• _WORK TASK_: What you hand back must match the records word for word, with no pictures.

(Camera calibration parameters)
┌────────
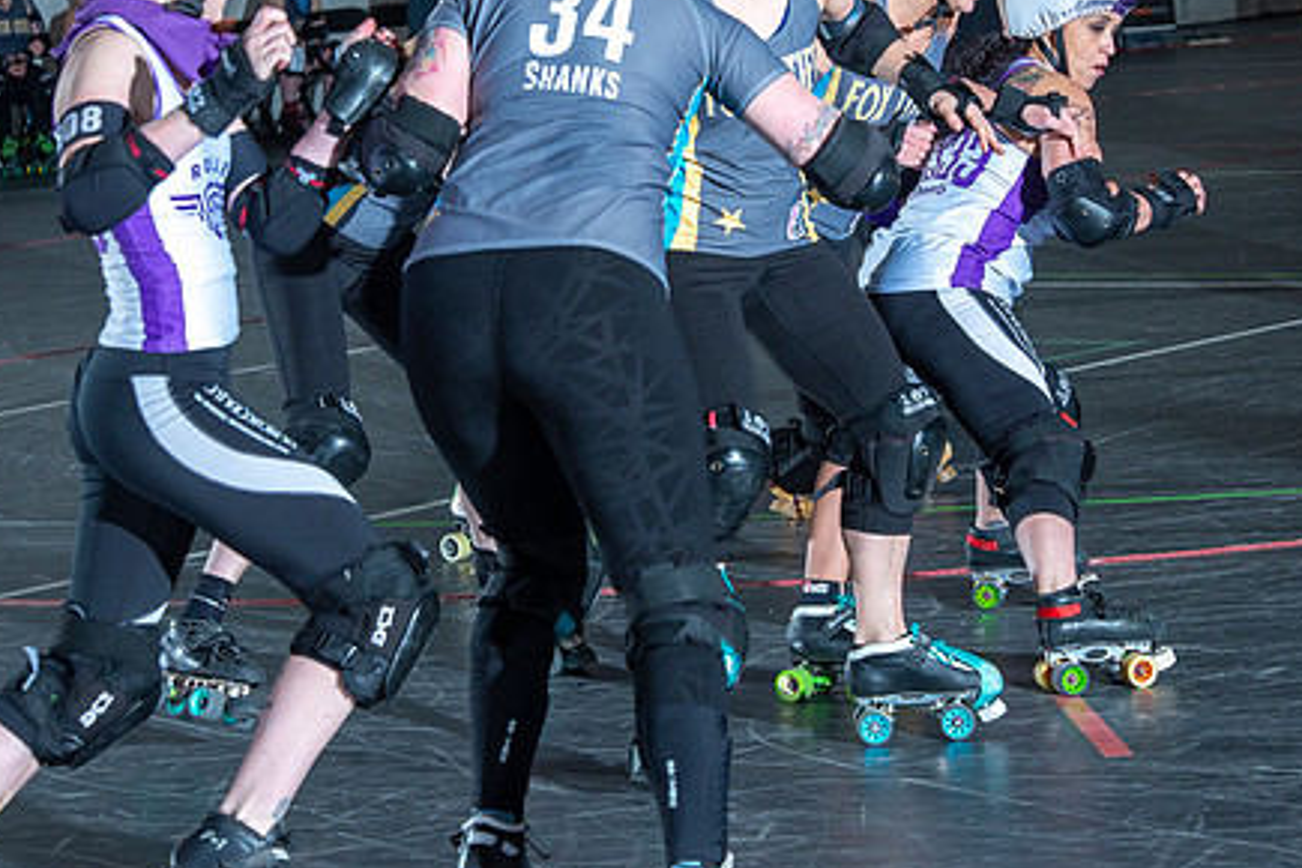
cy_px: 316
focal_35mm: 140
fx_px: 5063
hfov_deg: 14.7
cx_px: 655
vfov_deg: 9.8
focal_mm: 105
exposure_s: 1/160
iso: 800
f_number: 8
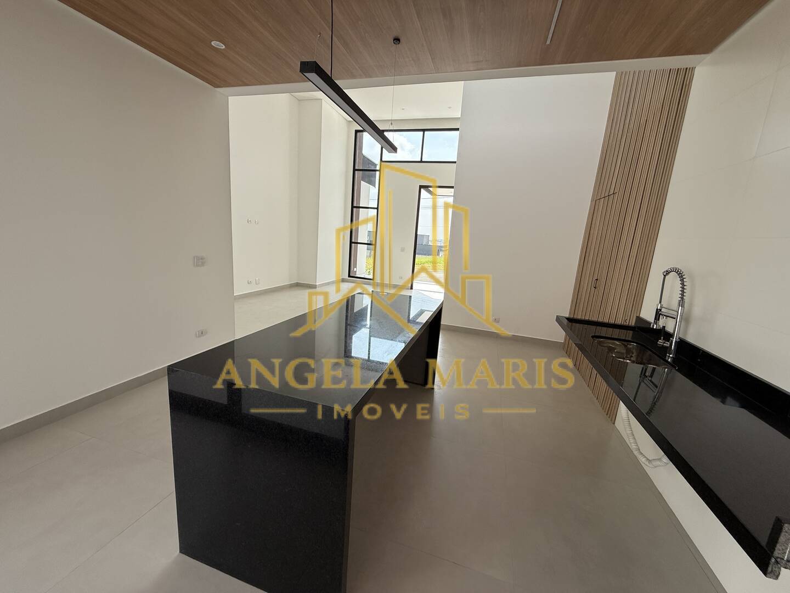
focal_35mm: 14
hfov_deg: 102.1
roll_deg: -3.0
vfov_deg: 85.7
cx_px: 395
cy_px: 296
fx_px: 320
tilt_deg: -11.2
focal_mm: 2.22
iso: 64
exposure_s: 1/820
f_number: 2.2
└────────
• _EXERCISE SOLUTION_:
cy_px: 316
focal_35mm: 140
fx_px: 5063
hfov_deg: 14.7
cx_px: 655
vfov_deg: 9.8
focal_mm: 105
exposure_s: 1/160
iso: 800
f_number: 8
focal_35mm: 14
hfov_deg: 102.1
roll_deg: -3.0
vfov_deg: 85.7
cx_px: 395
cy_px: 296
fx_px: 320
tilt_deg: -11.2
focal_mm: 2.22
iso: 64
exposure_s: 1/820
f_number: 2.2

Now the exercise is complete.